- _Task item_
Each of the lines below must be restated exactly.

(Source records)
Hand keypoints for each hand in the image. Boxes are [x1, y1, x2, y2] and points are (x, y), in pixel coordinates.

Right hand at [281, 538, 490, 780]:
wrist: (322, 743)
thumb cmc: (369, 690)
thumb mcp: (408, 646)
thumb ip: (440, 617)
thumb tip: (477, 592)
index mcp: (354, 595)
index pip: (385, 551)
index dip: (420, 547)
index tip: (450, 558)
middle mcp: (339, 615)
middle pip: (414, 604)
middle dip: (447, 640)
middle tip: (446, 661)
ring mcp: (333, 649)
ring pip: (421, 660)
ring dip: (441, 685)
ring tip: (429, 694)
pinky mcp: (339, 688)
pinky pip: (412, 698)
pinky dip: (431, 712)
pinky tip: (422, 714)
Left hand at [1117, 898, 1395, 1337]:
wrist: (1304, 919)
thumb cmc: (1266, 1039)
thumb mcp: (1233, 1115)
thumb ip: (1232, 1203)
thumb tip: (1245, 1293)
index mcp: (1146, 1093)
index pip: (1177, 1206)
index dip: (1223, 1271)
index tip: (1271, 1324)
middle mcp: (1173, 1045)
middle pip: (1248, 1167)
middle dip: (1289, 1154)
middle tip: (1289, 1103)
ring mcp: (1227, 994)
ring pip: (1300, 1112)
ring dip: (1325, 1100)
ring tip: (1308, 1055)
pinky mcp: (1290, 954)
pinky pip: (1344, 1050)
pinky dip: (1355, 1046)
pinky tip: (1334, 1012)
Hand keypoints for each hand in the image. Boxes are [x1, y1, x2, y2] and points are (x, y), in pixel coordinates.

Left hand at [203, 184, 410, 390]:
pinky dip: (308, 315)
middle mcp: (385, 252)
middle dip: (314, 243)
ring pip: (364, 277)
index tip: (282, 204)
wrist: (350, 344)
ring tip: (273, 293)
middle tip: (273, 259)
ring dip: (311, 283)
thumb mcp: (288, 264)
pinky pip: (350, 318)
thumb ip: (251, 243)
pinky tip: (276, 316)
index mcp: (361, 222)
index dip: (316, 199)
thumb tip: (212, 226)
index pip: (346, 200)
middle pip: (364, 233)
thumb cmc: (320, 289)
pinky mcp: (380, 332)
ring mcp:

- _Task output_
Hand keypoints for each hand in the image. Boxes are [x1, y1, x2, y2] and points are (x, y), in pixel coordinates.

Right hand at [281, 538, 490, 780]:
wrist: (322, 743)
thumb cmc: (369, 690)
thumb mcp: (408, 646)
thumb ip: (440, 617)
thumb tip: (477, 592)
index mcp: (354, 595)
index pip: (385, 551)
index dip: (420, 547)
index tip: (450, 558)
middle mcp: (339, 615)
middle pip: (414, 604)
middle dip: (447, 640)
middle tip: (446, 661)
ring mcp: (333, 649)
ring pip: (421, 660)
ring dip: (441, 685)
ring tip: (429, 694)
pinky mcp: (339, 688)
pinky pip: (412, 698)
pinky dip: (431, 712)
pinky tip: (422, 714)
Left hand at [1117, 898, 1395, 1337]:
wrist: (1304, 919)
thumb cmc: (1266, 1039)
thumb mcp: (1233, 1115)
thumb ip: (1232, 1203)
thumb tip: (1245, 1293)
index mcp: (1146, 1093)
index pip: (1177, 1206)
index dip: (1223, 1271)
index tip: (1271, 1324)
middle mcp: (1173, 1045)
middle pip: (1248, 1167)
middle dip: (1289, 1154)
middle tip: (1289, 1103)
ring mcp: (1227, 994)
ring pip: (1300, 1112)
ring dip: (1325, 1100)
ring tip: (1308, 1055)
pinky mcp: (1290, 954)
pinky pip: (1344, 1050)
pinky dip: (1355, 1046)
pinky tip: (1334, 1012)
Hand keypoints for each hand in the image. Boxes are [x1, y1, x2, y2] and points are (x, y), in pixel coordinates.

Left hand at [203, 184, 410, 390]:
pinky dip: (308, 315)
middle mcp: (385, 252)
middle dip: (314, 243)
ring pip: (364, 277)
index tip: (282, 204)
wrist: (350, 344)
ring tip: (273, 293)
middle tip: (273, 259)
ring dip: (311, 283)
thumb mcp: (288, 264)
pinky pip: (350, 318)
thumb ip: (251, 243)
pinky tip: (276, 316)
index mcp: (361, 222)
index dip: (316, 199)
thumb tip: (212, 226)
index pip: (346, 200)
middle pip: (364, 233)
thumb cmc: (320, 289)
pinky mcp: (380, 332)
ring mcp:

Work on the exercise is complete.